**Try it**: From the entries that follow, gather each line holding the word "design".

**Extracted material**:
• • • • • • •

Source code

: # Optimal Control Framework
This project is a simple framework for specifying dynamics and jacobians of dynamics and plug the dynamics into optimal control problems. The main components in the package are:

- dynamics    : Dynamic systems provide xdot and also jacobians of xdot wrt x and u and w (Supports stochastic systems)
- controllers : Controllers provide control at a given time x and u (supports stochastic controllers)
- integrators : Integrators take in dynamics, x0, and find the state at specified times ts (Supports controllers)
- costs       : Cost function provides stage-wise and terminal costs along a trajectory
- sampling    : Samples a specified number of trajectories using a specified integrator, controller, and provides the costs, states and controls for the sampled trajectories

• • • • • • •

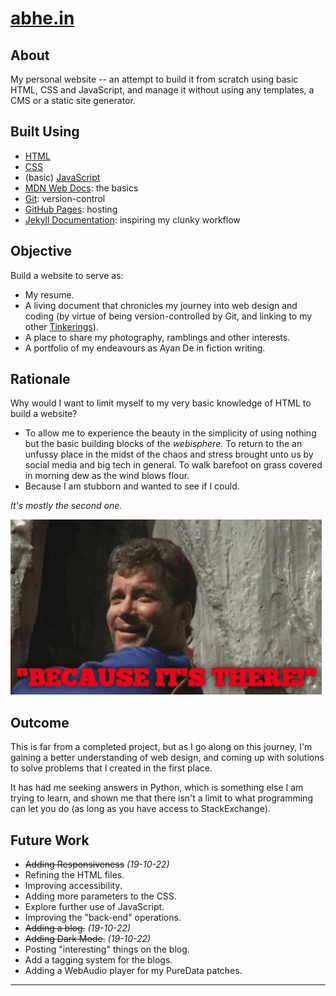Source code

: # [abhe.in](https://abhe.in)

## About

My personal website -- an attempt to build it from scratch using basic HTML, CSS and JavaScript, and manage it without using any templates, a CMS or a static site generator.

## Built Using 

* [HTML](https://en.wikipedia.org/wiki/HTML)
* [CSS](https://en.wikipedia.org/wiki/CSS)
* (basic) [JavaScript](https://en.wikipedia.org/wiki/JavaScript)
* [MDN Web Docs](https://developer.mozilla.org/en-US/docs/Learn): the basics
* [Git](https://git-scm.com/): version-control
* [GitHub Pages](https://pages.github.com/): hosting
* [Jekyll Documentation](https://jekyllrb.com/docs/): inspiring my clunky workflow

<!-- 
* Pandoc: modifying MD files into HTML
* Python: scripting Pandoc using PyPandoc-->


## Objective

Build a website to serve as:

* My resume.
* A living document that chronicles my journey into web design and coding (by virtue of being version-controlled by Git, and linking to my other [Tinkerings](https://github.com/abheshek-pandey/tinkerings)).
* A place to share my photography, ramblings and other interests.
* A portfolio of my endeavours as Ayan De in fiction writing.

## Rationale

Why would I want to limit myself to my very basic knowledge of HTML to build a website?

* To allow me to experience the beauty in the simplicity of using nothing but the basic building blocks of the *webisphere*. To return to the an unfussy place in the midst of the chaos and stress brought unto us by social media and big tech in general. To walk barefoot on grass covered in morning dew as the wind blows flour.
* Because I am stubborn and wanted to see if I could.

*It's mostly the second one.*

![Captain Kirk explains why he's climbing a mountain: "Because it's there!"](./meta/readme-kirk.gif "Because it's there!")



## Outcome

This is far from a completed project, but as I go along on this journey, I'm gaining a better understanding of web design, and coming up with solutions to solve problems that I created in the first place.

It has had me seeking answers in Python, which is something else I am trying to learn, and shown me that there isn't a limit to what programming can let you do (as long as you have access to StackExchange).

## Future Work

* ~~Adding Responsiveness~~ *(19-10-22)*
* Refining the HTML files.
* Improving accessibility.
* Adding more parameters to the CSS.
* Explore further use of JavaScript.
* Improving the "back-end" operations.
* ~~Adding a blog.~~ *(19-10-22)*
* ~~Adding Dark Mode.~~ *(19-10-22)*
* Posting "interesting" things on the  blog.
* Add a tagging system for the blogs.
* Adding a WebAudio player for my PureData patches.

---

• • • • • • •

**Exercise output**:
* A living document that chronicles my journey into web design and coding (by virtue of being version-controlled by Git, and linking to my other [Tinkerings](https://github.com/abheshek-pandey/tinkerings)).
This is far from a completed project, but as I go along on this journey, I'm gaining a better understanding of web design, and coming up with solutions to solve problems that I created in the first place.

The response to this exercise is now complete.